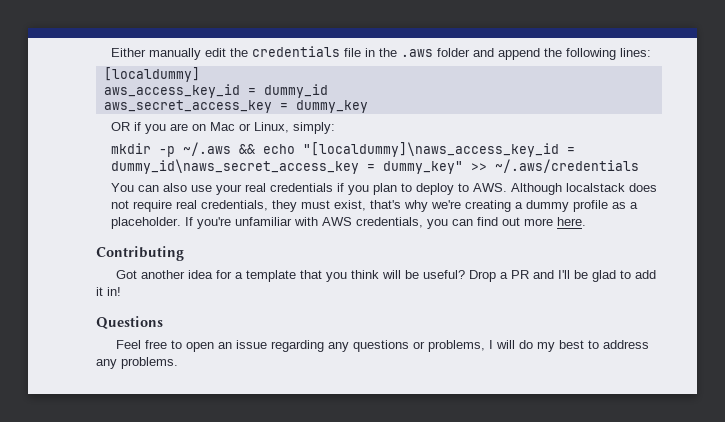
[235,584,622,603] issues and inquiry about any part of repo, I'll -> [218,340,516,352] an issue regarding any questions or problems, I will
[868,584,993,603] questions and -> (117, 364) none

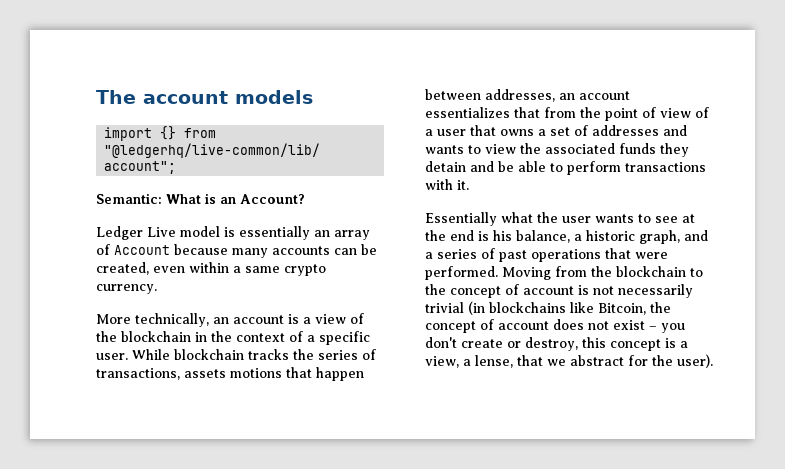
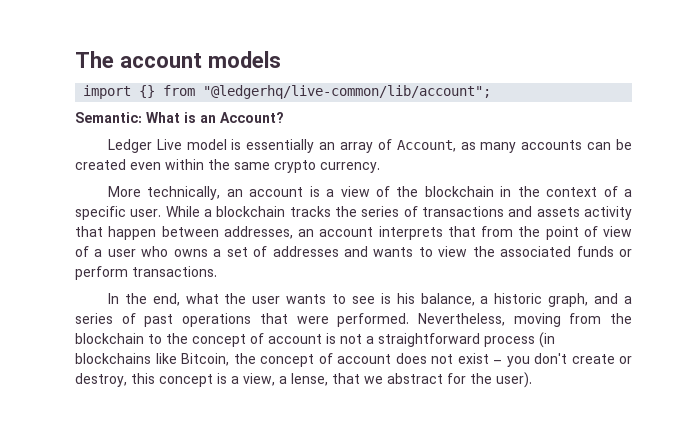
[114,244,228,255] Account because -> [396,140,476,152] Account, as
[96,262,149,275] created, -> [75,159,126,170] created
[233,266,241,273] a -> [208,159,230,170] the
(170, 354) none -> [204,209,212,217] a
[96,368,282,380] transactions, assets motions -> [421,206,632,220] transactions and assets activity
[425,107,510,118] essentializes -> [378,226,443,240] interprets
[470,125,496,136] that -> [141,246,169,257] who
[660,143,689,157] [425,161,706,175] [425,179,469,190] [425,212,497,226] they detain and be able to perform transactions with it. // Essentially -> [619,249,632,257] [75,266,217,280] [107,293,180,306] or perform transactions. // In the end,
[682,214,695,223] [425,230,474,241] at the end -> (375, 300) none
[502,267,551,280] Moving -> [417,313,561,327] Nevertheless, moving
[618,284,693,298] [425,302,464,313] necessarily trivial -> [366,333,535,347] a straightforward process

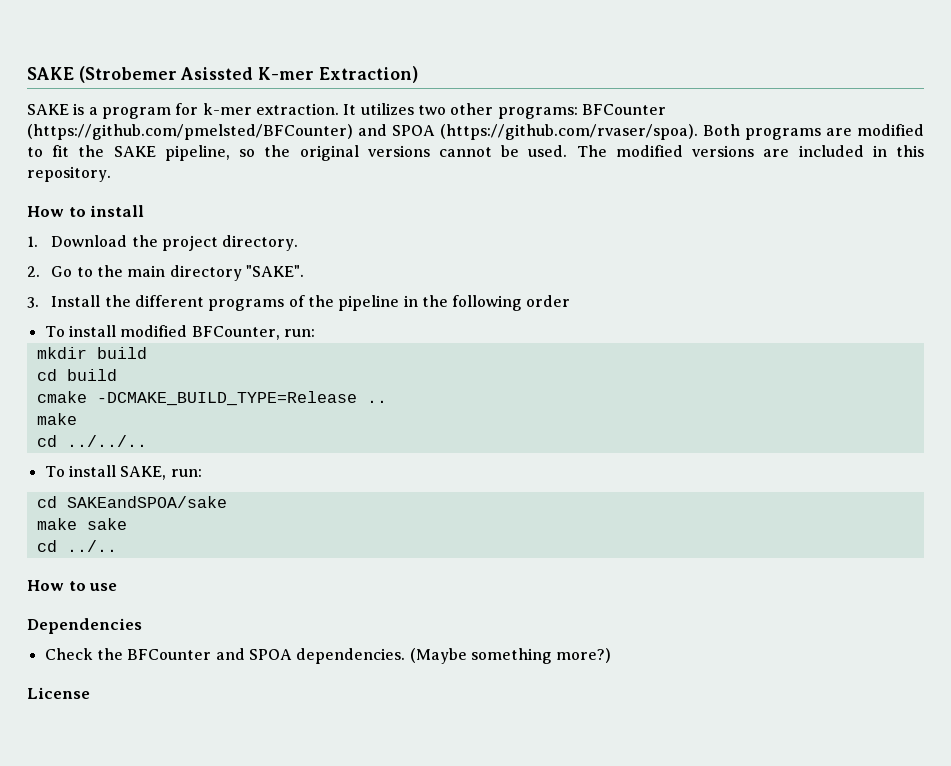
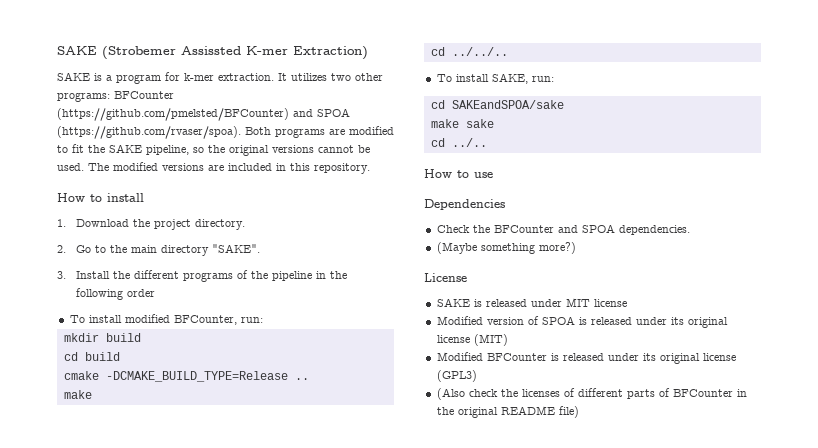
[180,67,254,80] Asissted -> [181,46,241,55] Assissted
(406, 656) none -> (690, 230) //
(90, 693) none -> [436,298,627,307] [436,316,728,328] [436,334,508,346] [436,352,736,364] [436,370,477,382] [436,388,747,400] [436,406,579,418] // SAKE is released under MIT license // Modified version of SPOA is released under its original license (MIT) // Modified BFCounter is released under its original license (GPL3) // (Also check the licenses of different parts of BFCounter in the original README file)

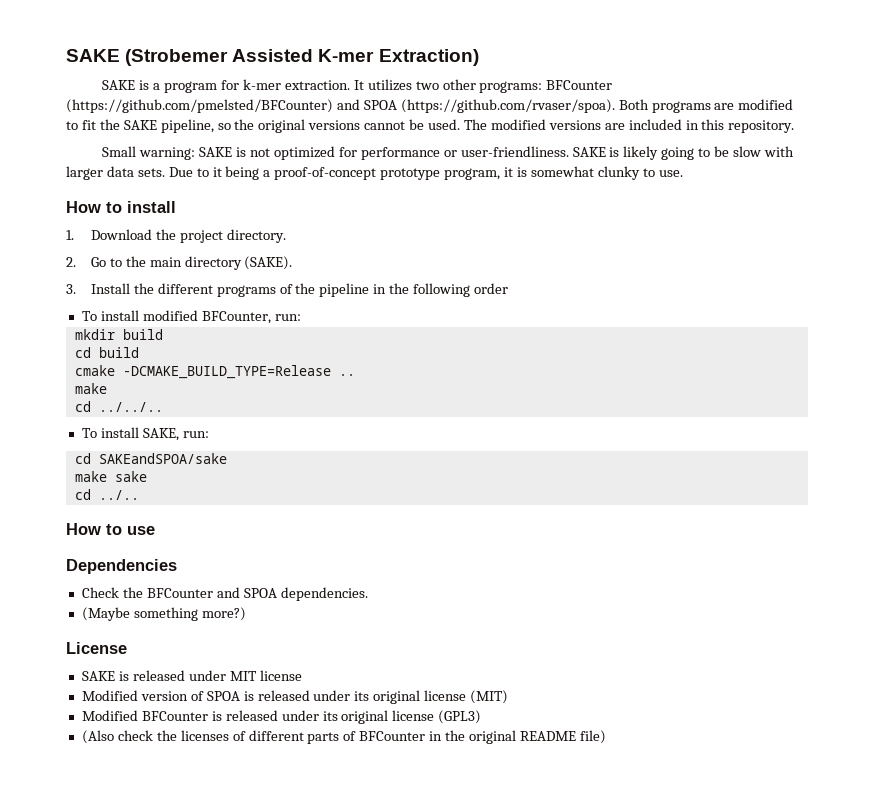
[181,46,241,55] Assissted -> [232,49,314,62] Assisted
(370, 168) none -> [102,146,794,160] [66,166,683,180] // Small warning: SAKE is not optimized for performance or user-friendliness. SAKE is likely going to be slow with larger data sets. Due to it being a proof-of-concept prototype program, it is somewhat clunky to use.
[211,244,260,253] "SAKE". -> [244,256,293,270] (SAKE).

What is being asked. Keeping every word as it is, write out all the data and omit the pictures.

Exercise answer.
[235,584,622,603] issues and inquiry about any part of repo, I'll -> [218,340,516,352] an issue regarding any questions or problems, I will
[868,584,993,603] questions and -> (117, 364) none

[114,244,228,255] Account because -> [396,140,476,152] Account, as
[96,262,149,275] created, -> [75,159,126,170] created
[233,266,241,273] a -> [208,159,230,170] the
(170, 354) none -> [204,209,212,217] a
[96,368,282,380] transactions, assets motions -> [421,206,632,220] transactions and assets activity
[425,107,510,118] essentializes -> [378,226,443,240] interprets
[470,125,496,136] that -> [141,246,169,257] who
[660,143,689,157] [425,161,706,175] [425,179,469,190] [425,212,497,226] they detain and be able to perform transactions with it. // Essentially -> [619,249,632,257] [75,266,217,280] [107,293,180,306] or perform transactions. // In the end,
[682,214,695,223] [425,230,474,241] at the end -> (375, 300) none
[502,267,551,280] Moving -> [417,313,561,327] Nevertheless, moving
[618,284,693,298] [425,302,464,313] necessarily trivial -> [366,333,535,347] a straightforward process

[180,67,254,80] Asissted -> [181,46,241,55] Assissted
(406, 656) none -> (690, 230) //
(90, 693) none -> [436,298,627,307] [436,316,728,328] [436,334,508,346] [436,352,736,364] [436,370,477,382] [436,388,747,400] [436,406,579,418] // SAKE is released under MIT license // Modified version of SPOA is released under its original license (MIT) // Modified BFCounter is released under its original license (GPL3) // (Also check the licenses of different parts of BFCounter in the original README file)

[181,46,241,55] Assissted -> [232,49,314,62] Assisted
(370, 168) none -> [102,146,794,160] [66,166,683,180] // Small warning: SAKE is not optimized for performance or user-friendliness. SAKE is likely going to be slow with larger data sets. Due to it being a proof-of-concept prototype program, it is somewhat clunky to use.
[211,244,260,253] "SAKE". -> [244,256,293,270] (SAKE).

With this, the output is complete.